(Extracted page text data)
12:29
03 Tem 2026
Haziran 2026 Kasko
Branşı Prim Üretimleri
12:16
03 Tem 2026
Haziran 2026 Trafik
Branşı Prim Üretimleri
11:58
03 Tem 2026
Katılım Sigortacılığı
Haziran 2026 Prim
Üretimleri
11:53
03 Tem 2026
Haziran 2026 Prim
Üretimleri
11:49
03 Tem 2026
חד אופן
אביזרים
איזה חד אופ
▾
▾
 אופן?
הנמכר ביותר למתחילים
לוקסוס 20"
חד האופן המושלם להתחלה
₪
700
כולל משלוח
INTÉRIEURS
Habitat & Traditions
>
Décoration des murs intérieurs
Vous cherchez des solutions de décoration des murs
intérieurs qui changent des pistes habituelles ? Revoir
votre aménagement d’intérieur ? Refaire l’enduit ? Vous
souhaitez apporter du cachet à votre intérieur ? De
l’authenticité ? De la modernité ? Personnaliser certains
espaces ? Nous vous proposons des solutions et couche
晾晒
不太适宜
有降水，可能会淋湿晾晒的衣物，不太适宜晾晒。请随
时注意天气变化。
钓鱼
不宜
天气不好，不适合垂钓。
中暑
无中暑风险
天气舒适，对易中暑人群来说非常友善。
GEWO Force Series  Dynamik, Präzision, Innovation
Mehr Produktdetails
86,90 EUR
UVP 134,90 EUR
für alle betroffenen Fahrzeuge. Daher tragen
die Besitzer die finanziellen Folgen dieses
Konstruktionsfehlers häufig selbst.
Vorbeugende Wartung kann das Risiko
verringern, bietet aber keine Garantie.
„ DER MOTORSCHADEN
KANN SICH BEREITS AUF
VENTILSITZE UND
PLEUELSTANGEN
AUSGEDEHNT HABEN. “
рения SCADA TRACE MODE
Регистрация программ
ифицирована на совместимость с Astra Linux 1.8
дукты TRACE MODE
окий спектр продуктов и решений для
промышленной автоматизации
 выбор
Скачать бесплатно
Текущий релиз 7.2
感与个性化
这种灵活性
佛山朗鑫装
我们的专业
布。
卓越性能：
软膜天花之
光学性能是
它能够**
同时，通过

* **Directions**
Retype all of the records above without a single alteration.

* **Your response**
12:29
03 Tem 2026
Haziran 2026 Kasko
Branşı Prim Üretimleri
12:16
03 Tem 2026
Haziran 2026 Trafik
Branşı Prim Üretimleri
11:58
03 Tem 2026
Katılım Sigortacılığı
Haziran 2026 Prim
Üretimleri
11:53
03 Tem 2026
Haziran 2026 Prim
Üretimleri
11:49
03 Tem 2026
חד אופן
אביזרים
איזה חד אופ
▾
▾
 אופן?
הנמכר ביותר למתחילים
לוקסוס 20"
חד האופן המושלם להתחלה
₪
700
כולל משלוח
INTÉRIEURS
Habitat & Traditions
>
Décoration des murs intérieurs
Vous cherchez des solutions de décoration des murs
intérieurs qui changent des pistes habituelles ? Revoir
votre aménagement d’intérieur ? Refaire l’enduit ? Vous
souhaitez apporter du cachet à votre intérieur ? De
l’authenticité ? De la modernité ? Personnaliser certains
espaces ? Nous vous proposons des solutions et couche
晾晒
不太适宜
有降水，可能会淋湿晾晒的衣物，不太适宜晾晒。请随
时注意天气变化。
钓鱼
不宜
天气不好，不适合垂钓。
中暑
无中暑风险
天气舒适，对易中暑人群来说非常友善。
GEWO Force Series  Dynamik, Präzision, Innovation
Mehr Produktdetails
86,90 EUR
UVP 134,90 EUR
für alle betroffenen Fahrzeuge. Daher tragen
die Besitzer die finanziellen Folgen dieses
Konstruktionsfehlers häufig selbst.
Vorbeugende Wartung kann das Risiko
verringern, bietet aber keine Garantie.
„ DER MOTORSCHADEN
KANN SICH BEREITS AUF
VENTILSITZE UND
PLEUELSTANGEN
AUSGEDEHNT HABEN. “
рения SCADA TRACE MODE
Регистрация программ
ифицирована на совместимость с Astra Linux 1.8
дукты TRACE MODE
окий спектр продуктов и решений для
промышленной автоматизации
 выбор
Скачать бесплатно
Текущий релиз 7.2
感与个性化
这种灵活性
佛山朗鑫装
我们的专业
布。
卓越性能：
软膜天花之
光学性能是
它能够**
同时，通过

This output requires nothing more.